TEXT TO READ —
Monday, July 09, 2007

Avoiding the Basics

Tibor R. Machan

Lately I have been finding myself in agreement with
controversial Stanley Fish, emeritus professor at Duke University and now
teaching at Florida International University. His recent Op Ed column
in The New York Times, defending Justice Clarence Thomas's opinion in
Morse v. Frederick that, in Fish's words, "it was alright to
discipline a high school student because he and some of his friends had
unfurled a banner reading 'Bong Hits 4 Jesus' at a school-sponsored
event," is a case in point.

Fish recounts the case as follows: "When the principal of the school,
Deborah Morse, asked the students to take the banner down, one of them,
Joseph Frederick, refused. He was suspended and his suspension was upheld
by the school superintendent, who cited a board policy prohibiting any
form of expression that 'advocates the use of substances that are illegal
to minors.' Mr. Frederick then filed suit, alleging that his first
amendment rights had been violated. A three-judge panel of the United
States Court of Appeals for the Ninth Circuit agreed with him, but the
Supreme Court reversed by a 5-to-4 vote, and held for Principal
Morse."

Fish and with Thomas are correct here, about the "right to freedom of
speech" at schools. No such right exists any more than there is a
right to speak out in a church or at some office building. The issue isn't
about that, in fact. The real problem, one that Fish and many other
commentators simply fail to appreciate, is the near monopoly of government
schools, which leads to a one-size-fits-all approach to pedagogy,
including in higher education. It is here that the principal and
superintendent went astray in Morse v. Frederick. They have been put into
the position of managing schools for the government, which in turn has
practically monopolized schooling in America (unless one is able to afford
paying double) and thus stifled variety and experimentation in pedagogy.

DATASET ROWS —
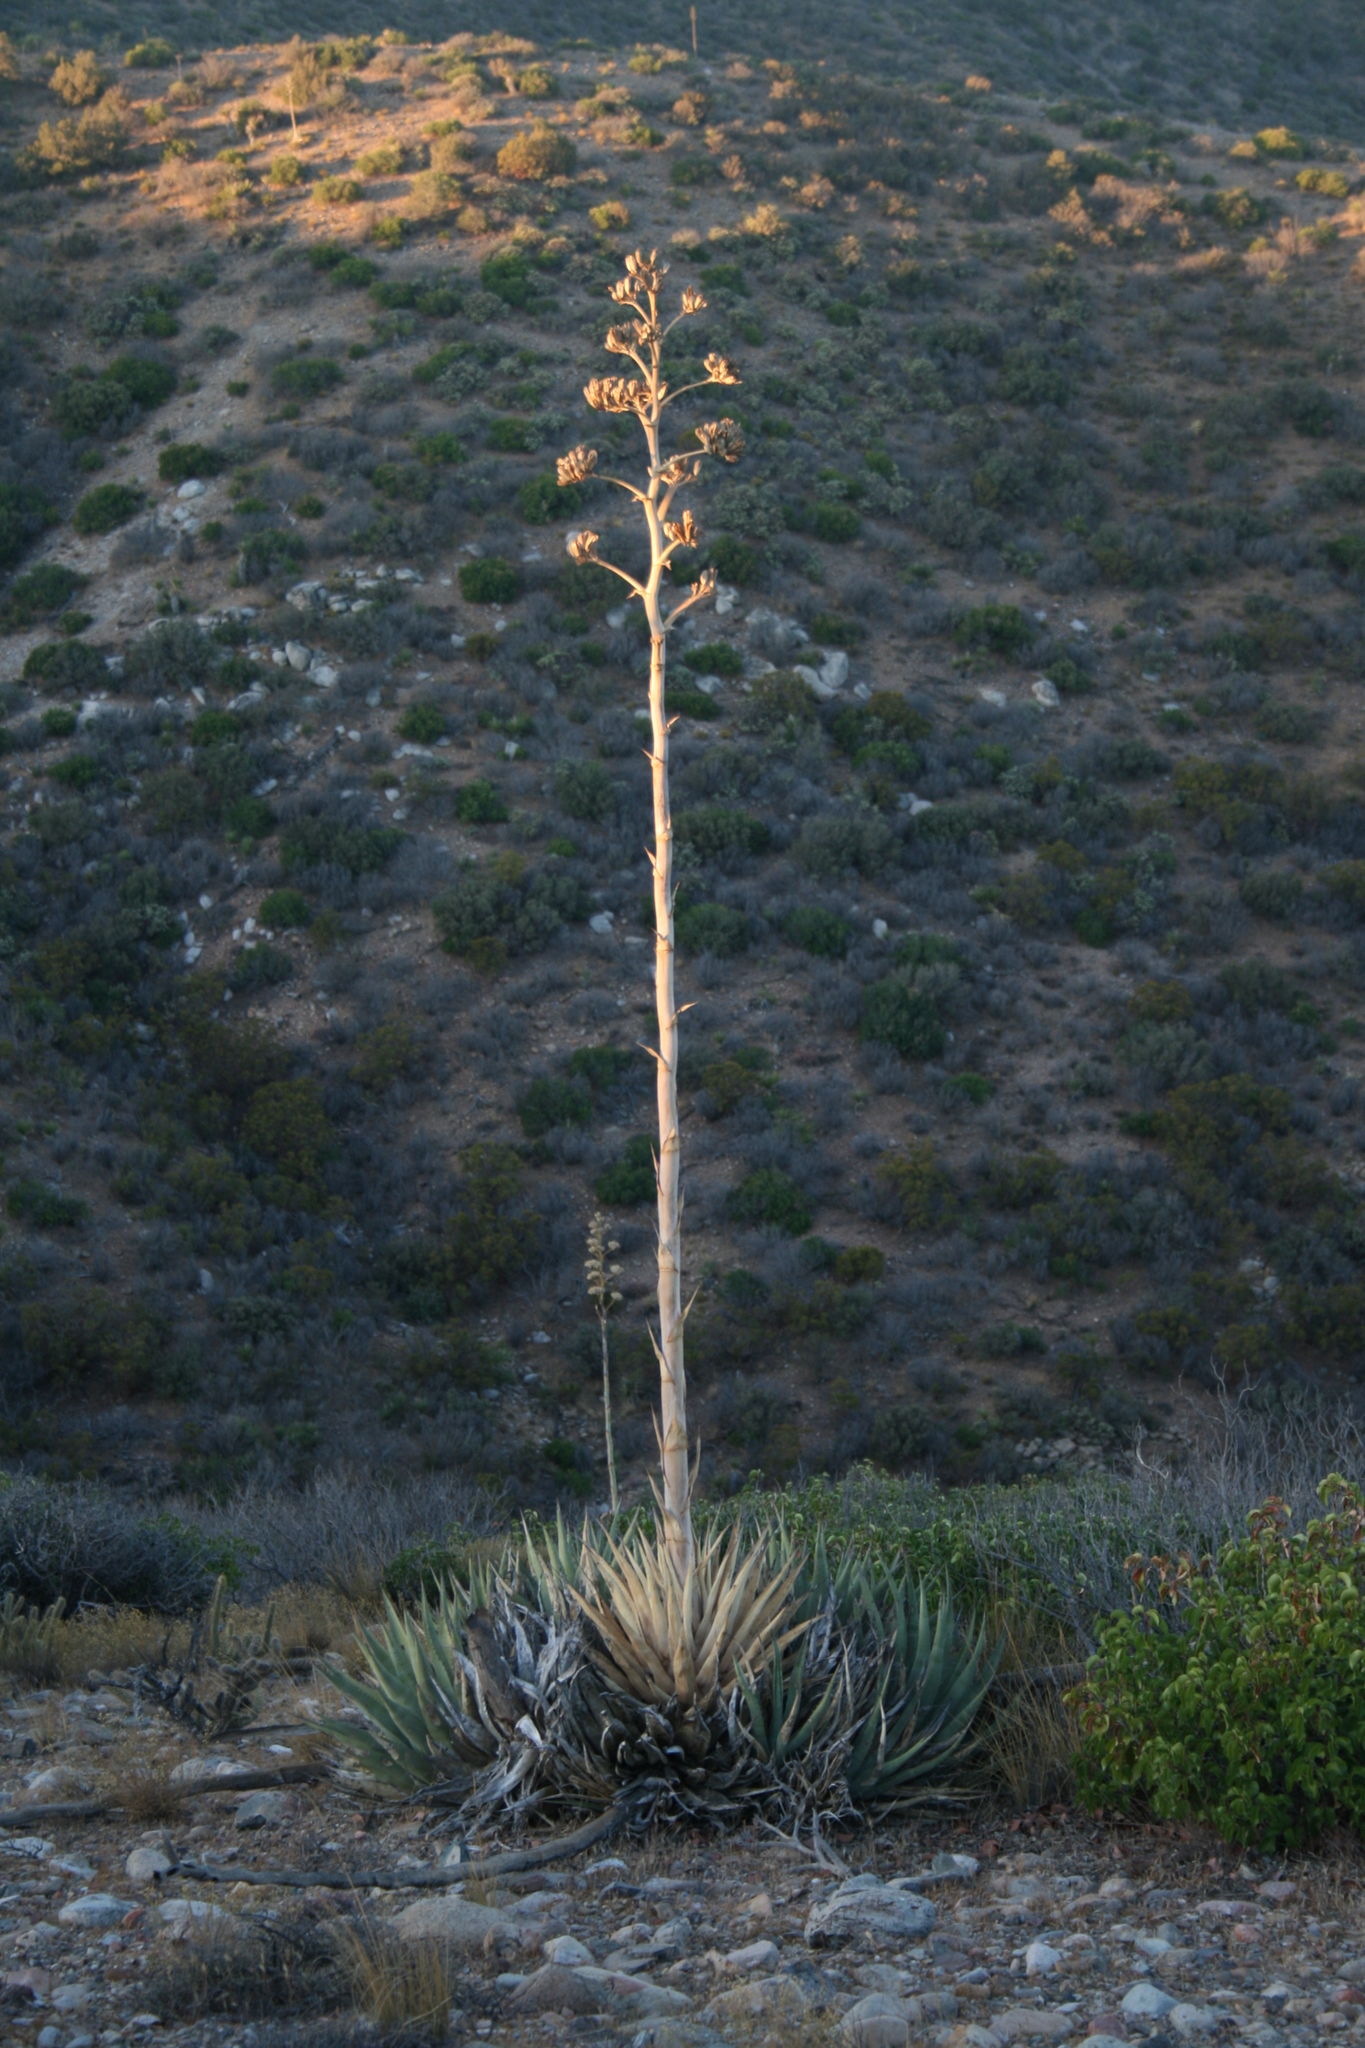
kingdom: Plantae
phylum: Tracheophyta
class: Liliopsida
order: Asparagales
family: Asparagaceae
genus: Agave
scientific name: Agave deserti
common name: Desert agave
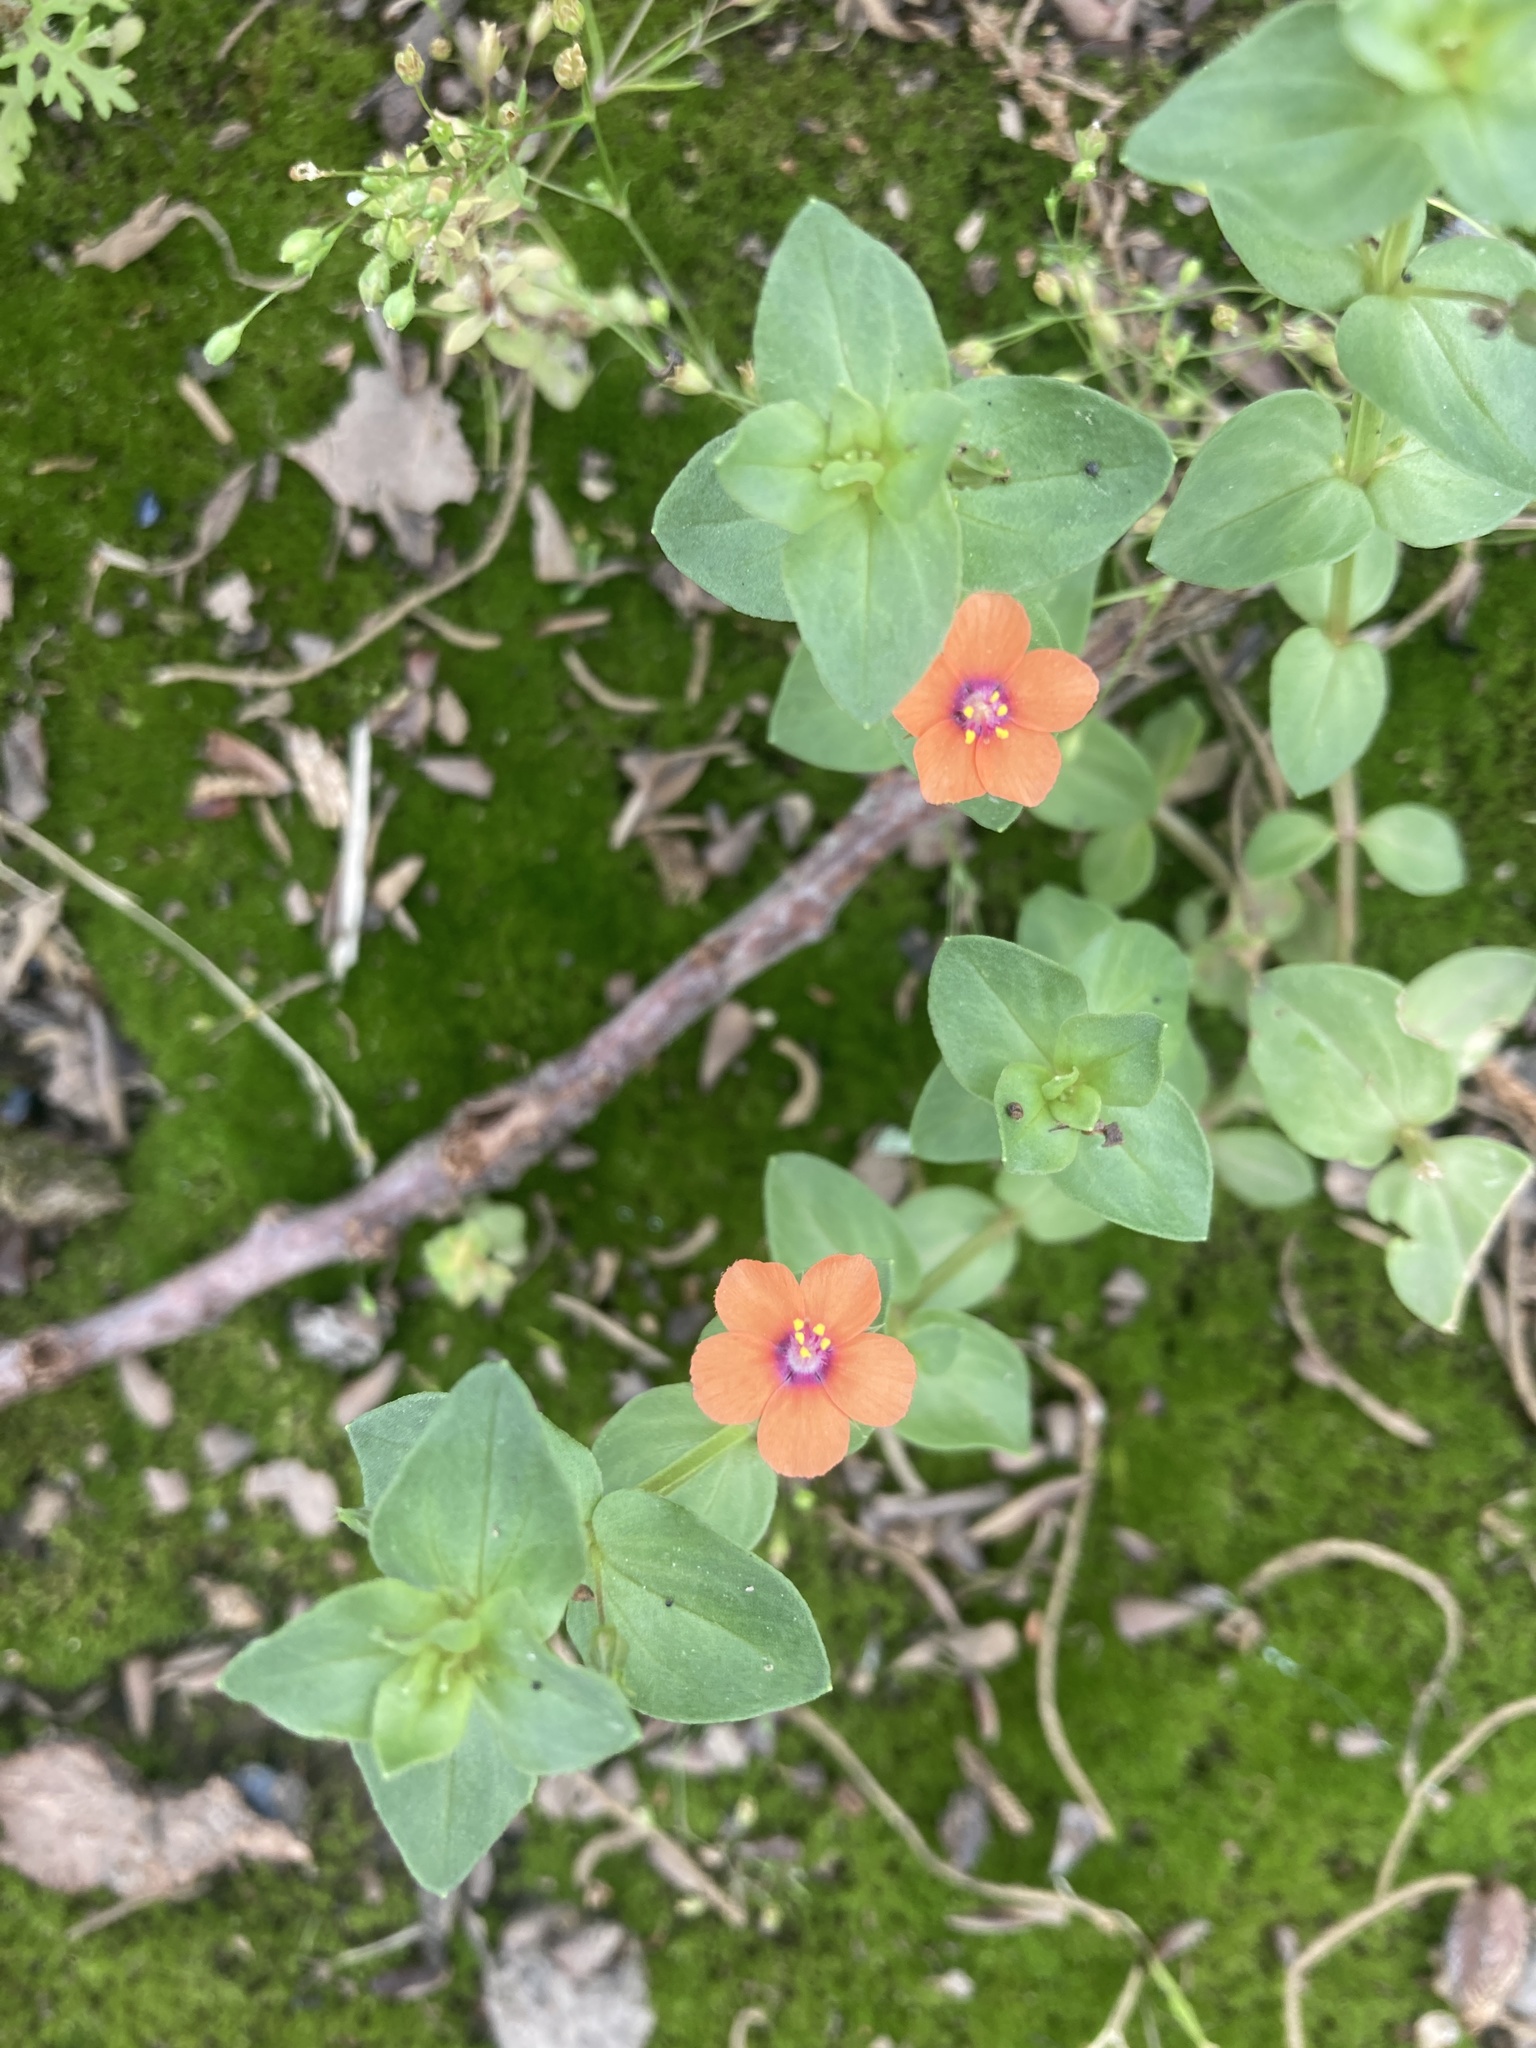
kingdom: Plantae
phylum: Tracheophyta
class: Magnoliopsida
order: Ericales
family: Primulaceae
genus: Lysimachia
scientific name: Lysimachia arvensis
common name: Scarlet pimpernel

YOUR OBJECTIVE — In the column on Morse v. Frederick, rewrite the passage from "Monday, July 09, 2007" to "case in point.", putting "sign" wherever "banner" appears.

TASK RESULT —
Monday, July 09, 2007

Avoiding the Basics

Tibor R. Machan

Lately I have been finding myself in agreement with
controversial Stanley Fish, emeritus professor at Duke University and now
teaching at Florida International University. His recent Op Ed column
in The New York Times, defending Justice Clarence Thomas's opinion in
Morse v. Frederick that, in Fish's words, "it was alright to
discipline a high school student because he and some of his friends had
unfurled a sign reading 'Bong Hits 4 Jesus' at a school-sponsored
event," is a case in point.